Es ist ein politisches Erdbeben, das am Donnerstag in Warschau ausgelöst wurde. Der Entscheid des polnischen Verfassungsgerichts, dass polnisches Recht in Teilen Vorrang vor EU-Recht hat, sägt an einem entscheidenden Pfeiler der Europäischen Union. Die 27 Mitgliedstaaten verstehen sich als eine Rechtsgemeinschaft mit gemeinsamen Verträgen und dem Europäischen Gerichtshof in Luxemburg, der über die Einhaltung dieser Verträge urteilt.
Ein Grundprinzip: EU-Recht steht über nationalem Recht, und zwar auch dann, wenn es Konflikte zwischen den EU-Verträgen und einer nationalen Verfassung gibt. Wenn die EU als rechtliches und supranationales Gebilde funktionieren soll, braucht es einen Grundkonsens über den Vorrang des EU-Rechts.
Das ist das Fundament der EU. Es kam auch schon vor, dass Verfassungsgerichte anderer Mitgliedstaaten diesen Vorrang bei einzelnen Urteilen infrage gestellt haben. Das neuste Urteil aus Polen, das noch nicht in Kraft ist, ist anders zu werten. Es handelt sich nicht nur um ein juristisches, sondern auch um ein politisches Urteil eines Verfassungsgerichts, das als nicht unabhängig von der Regierung gilt.
Juristische Verfahren lösen zu wenig Druck aus
Brüssel und Warschau stehen schon seit längerer Zeit im Konflikt. Unter anderem wegen der umstrittenen polnischen Justizreform hat die EU-Kommission mehrere Vertragsverletzungsverfahren eröffnet. Auch ein sogenanntes Artikel-7-Verfahren läuft gegen Polen. Sollte dieses Verfahren weiter gehen, könnte Polen das Stimmrecht im Europäischen Rat entzogen werden. Es gilt allerdings als unwahrscheinlich, dass es so weit kommen wird. Die Machtzentrale in Warschau zeigt sich bis jetzt von diesen rechtlichen Verfahren unbeeindruckt.
Finanzielle Sanktionen wären schmerzhaft für Polen
Ein Umdenken wird es bei der nationalkonservativen Regierung erst dann geben, wenn die Gelder aus Brüssel nicht mehr nach Warschau fliessen. Kaum ein anderer EU-Mitgliedstaat profitiert so stark von den EU-Geldern wie Polen. Zu den regulären Geldern sollten noch weitere 58 Milliarden Euro aus dem Corona-Wiederaufbauplan nach Warschau überwiesen werden. Diese Gelder hält die EU-Kommission zurzeit zurück – wegen Rechtsstaatlichkeitsproblemen in Polen.

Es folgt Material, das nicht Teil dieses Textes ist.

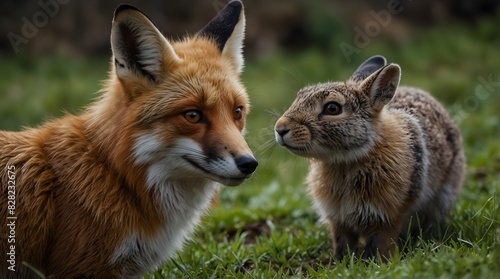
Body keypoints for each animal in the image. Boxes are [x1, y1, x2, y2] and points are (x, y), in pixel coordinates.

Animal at [274, 55, 464, 262]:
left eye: (332, 108)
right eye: (298, 97)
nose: (280, 128)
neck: (346, 161)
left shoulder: (388, 215)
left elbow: (380, 243)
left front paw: (377, 262)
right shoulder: (338, 219)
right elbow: (342, 242)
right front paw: (342, 262)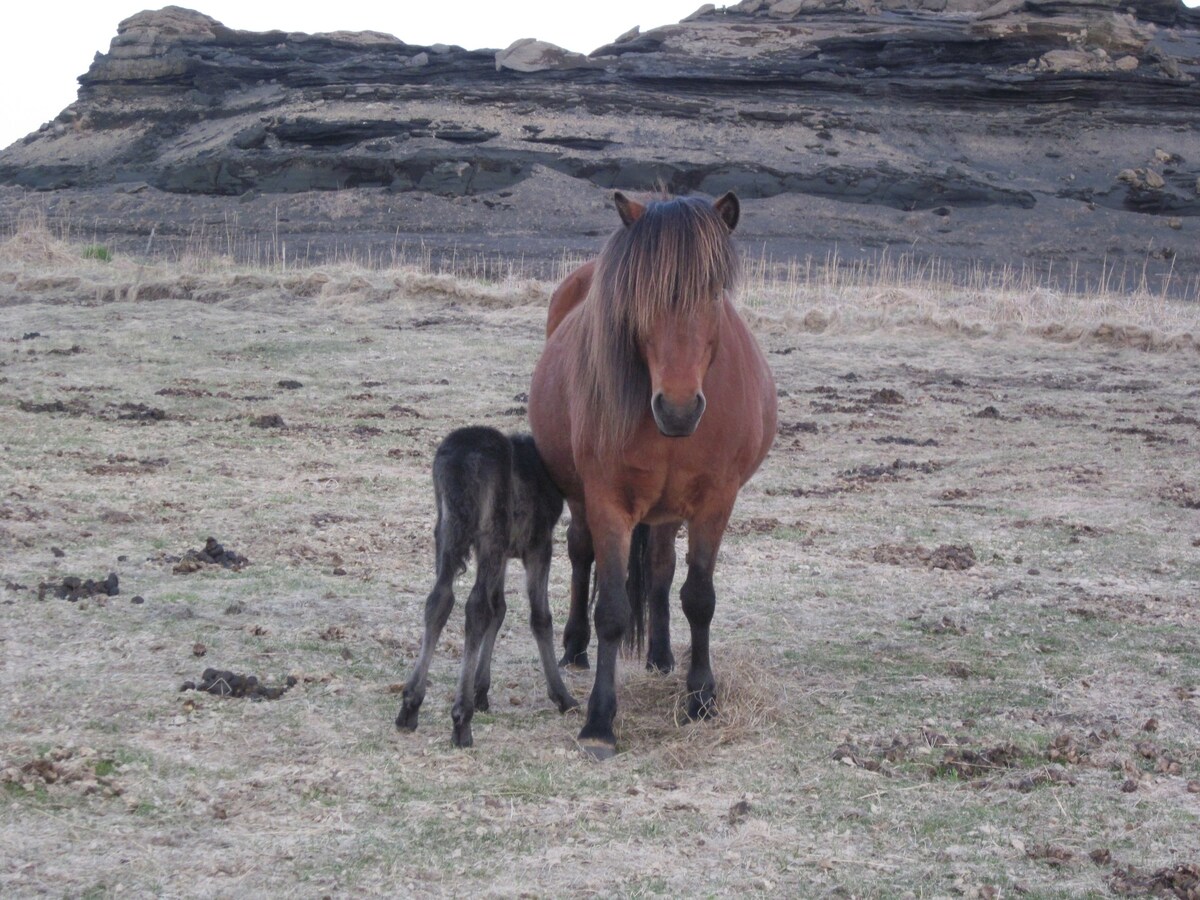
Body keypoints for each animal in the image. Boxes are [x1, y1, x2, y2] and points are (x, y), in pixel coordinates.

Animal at [396, 427, 578, 748]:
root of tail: (459, 462)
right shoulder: (537, 543)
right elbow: (539, 617)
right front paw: (562, 696)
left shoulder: (502, 551)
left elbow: (500, 608)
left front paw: (481, 690)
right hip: (492, 529)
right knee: (475, 606)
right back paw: (461, 718)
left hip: (447, 528)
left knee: (439, 599)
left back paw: (410, 705)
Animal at [528, 192, 772, 763]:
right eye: (637, 296)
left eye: (713, 293)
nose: (679, 409)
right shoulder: (608, 502)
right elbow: (613, 609)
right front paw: (599, 722)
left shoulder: (714, 503)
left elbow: (698, 597)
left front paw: (701, 699)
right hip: (582, 499)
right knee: (580, 554)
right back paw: (574, 647)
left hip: (666, 512)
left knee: (661, 569)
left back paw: (661, 655)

Die Behörde in Brüssel sendet damit ein unmissverständliches Signal in den Osten der Union. Noch mutiger könnte die EU-Kommission gegenüber Polen auftreten, wenn sie den neugeschaffenen Rechtsstaatsmechanismus, der in Verbindung mit den Geldern des EU-Budgets steht, einsetzen würde. Nach starkem Druck aus dem EU-Parlament kündigte Ursula von der Leyen für diesen Herbst eine Reaktion an. Nach dem heutigen Urteil aus Warschau kommt diese Reaktion wahrscheinlich schneller als gedacht.

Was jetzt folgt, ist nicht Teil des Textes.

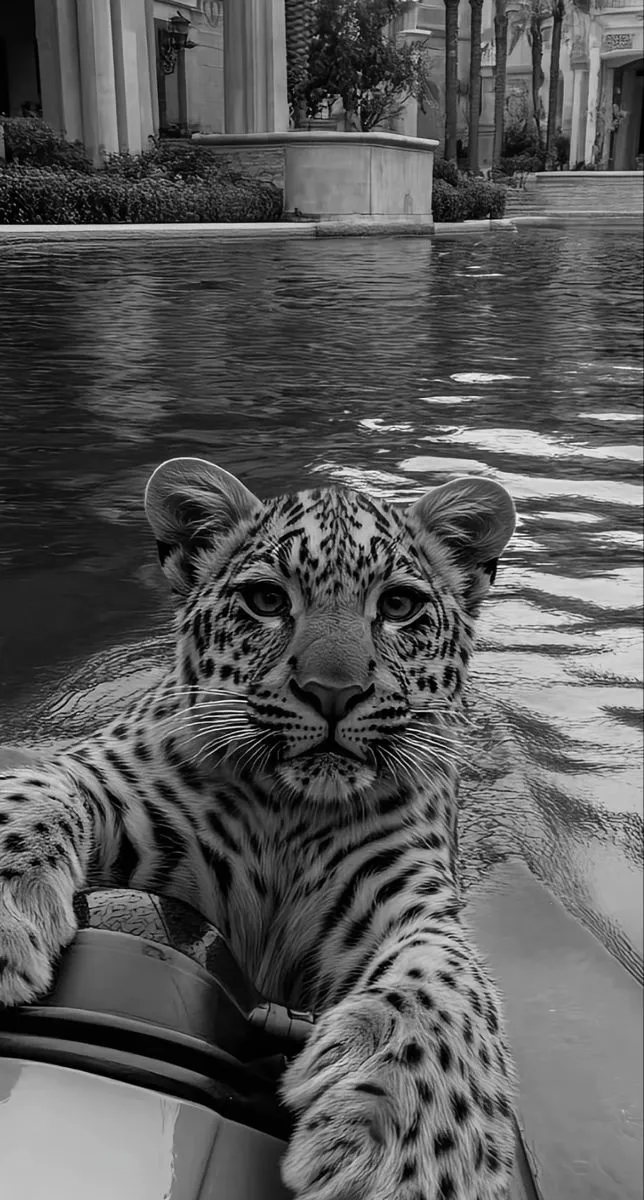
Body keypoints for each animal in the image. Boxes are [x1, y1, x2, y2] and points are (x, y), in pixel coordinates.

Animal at [0, 456, 518, 1200]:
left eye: (398, 607)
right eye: (268, 601)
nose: (334, 692)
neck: (289, 814)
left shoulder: (405, 897)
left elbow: (449, 977)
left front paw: (415, 1148)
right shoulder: (108, 776)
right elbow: (37, 787)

Es liegt nach diesem denkwürdigen Urteil aus Warschau aber auch an den Staats- und Regierungschefs- und Chefinnen, zu handeln. Sie können die weiteren Schritte beim Artikel-7-Verfahren beschleunigen. Und sie müssen die polnische Regierung auffordern, zur Rolle Polens innerhalb der EU klar Stellung zu beziehen.